Because of this shift in the market and the state’s low occupancy rates, McCormick said state officials worked with industry representatives last year to craft a carrot-and-stick approach that would get them to reduce the size of their facilities and reduce their cost to taxpayers.
This approach and the 1,500-bed reduction target it sets out to achieve was laid out in House Bill 2216, a piece of legislation updating the state’s nursing home rules that cleared the Oregon Legislature in the spring.
Under the proposal, the state’s Department of Human Services will pay nursing homes with a clean record — they have not been cited for abuse in the past six months — a bonus of up to $9.75 per resident per day if they voluntarily take steps to trim their capacity.
“We can’t make anyone do anything,” said McCormick, who hopes this bonus will be enough of an incentive to get nursing homes to comply.
But just in case it isn’t, McCormick said the proposal allows the state to start reducing its Medicaid reimbursement rates for the nursing home system in case it’s 1,500-bed goal is not met by July 1, 2016.
The fewer rooms they have cut back, he said, the lower rate they will receive and the less money they’ll be paid for their services.

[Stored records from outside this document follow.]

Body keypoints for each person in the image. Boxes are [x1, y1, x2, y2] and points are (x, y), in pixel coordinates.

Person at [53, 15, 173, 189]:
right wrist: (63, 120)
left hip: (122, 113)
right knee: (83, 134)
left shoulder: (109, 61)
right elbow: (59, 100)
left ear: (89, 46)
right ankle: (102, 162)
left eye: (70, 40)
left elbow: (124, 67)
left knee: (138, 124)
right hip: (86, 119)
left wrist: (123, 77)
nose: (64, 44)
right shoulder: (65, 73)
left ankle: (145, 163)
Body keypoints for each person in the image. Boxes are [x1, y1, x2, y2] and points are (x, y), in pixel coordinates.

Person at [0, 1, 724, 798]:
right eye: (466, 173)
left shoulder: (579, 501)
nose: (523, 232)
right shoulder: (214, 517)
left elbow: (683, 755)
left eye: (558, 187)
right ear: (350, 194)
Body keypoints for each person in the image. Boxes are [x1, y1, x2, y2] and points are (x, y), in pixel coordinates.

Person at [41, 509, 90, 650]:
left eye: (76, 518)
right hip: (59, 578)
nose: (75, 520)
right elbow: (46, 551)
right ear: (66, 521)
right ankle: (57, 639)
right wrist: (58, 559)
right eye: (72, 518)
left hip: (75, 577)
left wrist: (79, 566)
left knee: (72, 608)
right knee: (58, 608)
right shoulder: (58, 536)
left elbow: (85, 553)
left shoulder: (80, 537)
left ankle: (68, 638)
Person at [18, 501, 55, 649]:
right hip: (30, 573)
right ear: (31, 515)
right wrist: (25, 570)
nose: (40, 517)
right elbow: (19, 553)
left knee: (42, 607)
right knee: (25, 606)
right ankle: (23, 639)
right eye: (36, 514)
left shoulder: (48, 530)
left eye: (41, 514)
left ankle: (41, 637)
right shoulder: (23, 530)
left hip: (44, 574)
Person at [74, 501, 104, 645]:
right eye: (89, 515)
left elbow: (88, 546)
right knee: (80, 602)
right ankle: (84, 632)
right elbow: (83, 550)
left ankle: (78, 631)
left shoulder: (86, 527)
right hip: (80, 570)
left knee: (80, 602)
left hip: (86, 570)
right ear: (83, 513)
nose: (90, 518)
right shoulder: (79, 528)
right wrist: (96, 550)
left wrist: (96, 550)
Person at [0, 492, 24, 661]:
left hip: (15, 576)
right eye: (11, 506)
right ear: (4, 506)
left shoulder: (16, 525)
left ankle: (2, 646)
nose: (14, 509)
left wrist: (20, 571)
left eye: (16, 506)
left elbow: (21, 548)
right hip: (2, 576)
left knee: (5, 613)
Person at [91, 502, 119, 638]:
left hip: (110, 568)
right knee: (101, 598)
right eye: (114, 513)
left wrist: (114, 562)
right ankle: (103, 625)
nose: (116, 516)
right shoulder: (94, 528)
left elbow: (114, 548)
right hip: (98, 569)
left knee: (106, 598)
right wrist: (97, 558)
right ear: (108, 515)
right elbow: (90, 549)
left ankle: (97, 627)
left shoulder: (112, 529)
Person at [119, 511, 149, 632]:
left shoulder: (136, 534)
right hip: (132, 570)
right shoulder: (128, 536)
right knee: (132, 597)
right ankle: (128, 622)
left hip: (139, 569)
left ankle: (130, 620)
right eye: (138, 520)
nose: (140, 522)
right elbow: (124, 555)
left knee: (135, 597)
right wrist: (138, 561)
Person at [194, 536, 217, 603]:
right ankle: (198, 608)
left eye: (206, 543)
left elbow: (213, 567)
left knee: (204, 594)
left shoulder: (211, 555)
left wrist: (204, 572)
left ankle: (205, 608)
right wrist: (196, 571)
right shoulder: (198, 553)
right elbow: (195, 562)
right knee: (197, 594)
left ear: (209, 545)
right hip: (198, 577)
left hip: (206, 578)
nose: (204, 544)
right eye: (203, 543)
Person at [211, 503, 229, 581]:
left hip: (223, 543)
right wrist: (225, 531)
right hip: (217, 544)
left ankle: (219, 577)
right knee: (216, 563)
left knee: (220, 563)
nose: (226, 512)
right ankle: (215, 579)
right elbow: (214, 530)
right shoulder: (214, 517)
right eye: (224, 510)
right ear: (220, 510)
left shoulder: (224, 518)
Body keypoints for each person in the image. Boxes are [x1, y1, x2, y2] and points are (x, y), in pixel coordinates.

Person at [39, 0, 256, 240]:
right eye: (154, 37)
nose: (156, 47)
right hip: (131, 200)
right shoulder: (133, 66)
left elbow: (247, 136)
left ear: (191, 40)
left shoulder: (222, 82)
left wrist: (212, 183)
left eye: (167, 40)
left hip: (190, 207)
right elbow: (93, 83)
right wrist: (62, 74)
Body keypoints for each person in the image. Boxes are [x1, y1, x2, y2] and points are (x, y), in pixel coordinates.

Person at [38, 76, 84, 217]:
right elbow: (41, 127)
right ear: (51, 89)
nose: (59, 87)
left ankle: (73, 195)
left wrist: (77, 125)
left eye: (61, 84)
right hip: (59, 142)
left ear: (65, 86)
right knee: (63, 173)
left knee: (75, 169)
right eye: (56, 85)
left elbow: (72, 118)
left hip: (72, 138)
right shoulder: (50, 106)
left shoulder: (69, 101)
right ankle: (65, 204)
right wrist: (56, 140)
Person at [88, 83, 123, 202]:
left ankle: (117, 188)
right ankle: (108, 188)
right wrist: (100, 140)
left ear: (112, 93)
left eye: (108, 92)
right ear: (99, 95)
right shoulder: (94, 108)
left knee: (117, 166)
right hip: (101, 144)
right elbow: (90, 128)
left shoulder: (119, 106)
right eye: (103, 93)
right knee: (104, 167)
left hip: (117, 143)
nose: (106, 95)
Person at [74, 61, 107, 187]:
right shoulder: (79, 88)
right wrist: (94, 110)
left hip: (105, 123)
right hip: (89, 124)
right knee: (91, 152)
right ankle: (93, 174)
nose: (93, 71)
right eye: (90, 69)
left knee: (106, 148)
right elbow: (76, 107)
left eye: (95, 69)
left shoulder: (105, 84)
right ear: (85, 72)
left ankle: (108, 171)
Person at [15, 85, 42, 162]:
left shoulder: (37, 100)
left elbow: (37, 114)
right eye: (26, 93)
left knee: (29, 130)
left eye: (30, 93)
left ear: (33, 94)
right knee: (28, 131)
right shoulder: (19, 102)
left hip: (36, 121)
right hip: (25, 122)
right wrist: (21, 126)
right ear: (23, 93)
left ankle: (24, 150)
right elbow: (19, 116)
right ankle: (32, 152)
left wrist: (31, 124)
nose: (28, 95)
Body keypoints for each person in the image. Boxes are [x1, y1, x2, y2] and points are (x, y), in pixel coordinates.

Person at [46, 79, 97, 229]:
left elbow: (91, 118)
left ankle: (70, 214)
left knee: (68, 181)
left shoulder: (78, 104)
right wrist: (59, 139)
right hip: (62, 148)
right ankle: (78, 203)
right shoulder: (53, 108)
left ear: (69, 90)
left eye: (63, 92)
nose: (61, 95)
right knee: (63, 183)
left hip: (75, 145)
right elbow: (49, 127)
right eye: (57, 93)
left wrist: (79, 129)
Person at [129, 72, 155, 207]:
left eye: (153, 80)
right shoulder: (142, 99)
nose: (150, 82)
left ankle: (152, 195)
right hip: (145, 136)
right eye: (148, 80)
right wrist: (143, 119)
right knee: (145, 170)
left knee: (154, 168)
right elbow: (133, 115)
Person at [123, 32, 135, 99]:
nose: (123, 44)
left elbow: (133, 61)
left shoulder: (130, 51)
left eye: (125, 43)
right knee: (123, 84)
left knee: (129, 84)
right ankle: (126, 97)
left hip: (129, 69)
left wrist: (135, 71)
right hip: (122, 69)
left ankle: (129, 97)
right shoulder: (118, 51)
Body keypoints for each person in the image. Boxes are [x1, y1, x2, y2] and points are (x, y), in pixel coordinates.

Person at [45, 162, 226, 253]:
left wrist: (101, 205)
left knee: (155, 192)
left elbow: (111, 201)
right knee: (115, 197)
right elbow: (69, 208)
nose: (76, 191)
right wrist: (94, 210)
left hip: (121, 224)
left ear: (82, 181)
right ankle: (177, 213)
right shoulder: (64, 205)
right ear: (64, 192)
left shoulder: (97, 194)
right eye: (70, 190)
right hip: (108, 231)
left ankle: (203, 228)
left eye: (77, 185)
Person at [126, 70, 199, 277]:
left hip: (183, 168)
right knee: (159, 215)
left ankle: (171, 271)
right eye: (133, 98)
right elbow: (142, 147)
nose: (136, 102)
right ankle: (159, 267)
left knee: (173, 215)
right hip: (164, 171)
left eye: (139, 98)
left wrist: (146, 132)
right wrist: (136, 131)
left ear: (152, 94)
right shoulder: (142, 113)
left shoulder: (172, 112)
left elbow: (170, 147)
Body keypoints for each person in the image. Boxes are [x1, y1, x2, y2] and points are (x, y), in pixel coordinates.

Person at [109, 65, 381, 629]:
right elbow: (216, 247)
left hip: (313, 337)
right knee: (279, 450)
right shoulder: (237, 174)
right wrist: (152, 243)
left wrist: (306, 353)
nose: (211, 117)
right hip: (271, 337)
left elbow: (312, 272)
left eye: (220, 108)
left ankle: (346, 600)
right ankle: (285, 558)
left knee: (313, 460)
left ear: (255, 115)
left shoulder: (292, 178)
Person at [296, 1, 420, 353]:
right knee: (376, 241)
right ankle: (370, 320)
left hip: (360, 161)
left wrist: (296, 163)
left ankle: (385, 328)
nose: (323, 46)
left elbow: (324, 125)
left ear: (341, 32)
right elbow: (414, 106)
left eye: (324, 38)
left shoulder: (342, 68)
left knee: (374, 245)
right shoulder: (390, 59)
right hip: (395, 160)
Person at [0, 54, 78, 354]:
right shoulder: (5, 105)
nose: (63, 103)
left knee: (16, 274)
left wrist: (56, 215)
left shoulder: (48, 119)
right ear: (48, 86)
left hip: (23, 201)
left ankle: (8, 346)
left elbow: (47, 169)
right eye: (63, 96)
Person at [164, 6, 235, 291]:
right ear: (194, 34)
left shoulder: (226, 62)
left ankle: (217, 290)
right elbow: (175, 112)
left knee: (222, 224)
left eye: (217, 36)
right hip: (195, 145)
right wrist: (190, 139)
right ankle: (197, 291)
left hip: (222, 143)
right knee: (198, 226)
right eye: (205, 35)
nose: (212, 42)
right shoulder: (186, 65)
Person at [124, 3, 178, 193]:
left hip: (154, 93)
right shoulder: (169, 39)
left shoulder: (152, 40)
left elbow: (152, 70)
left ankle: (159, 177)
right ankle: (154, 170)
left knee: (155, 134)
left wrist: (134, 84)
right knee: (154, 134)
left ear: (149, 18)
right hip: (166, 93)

“For us to reduce our capacity in Central Oregon shouldn’t be too tough,” Hathaway said. He says half of his facility’s licensed beds are in an area that needs a significant amount of renovations anyway.
Though he did have a few objections to the state’s plan, including that with this policy, the state was interfering with a private institution’s ability to make money.
Given the nursing home industry’s already competitive nature and the declining demand for its services, Hathaway said he’s worried about how the state’s nursing homes will reach this goal and whether doing so will give one facility an advantage over another.
He said that while most boomers and seniors today resist the idea of receiving long-term care from a nursing home, they may reach a point where they’ll need one. If the industry got too small, he said, these people would be left without any other care options.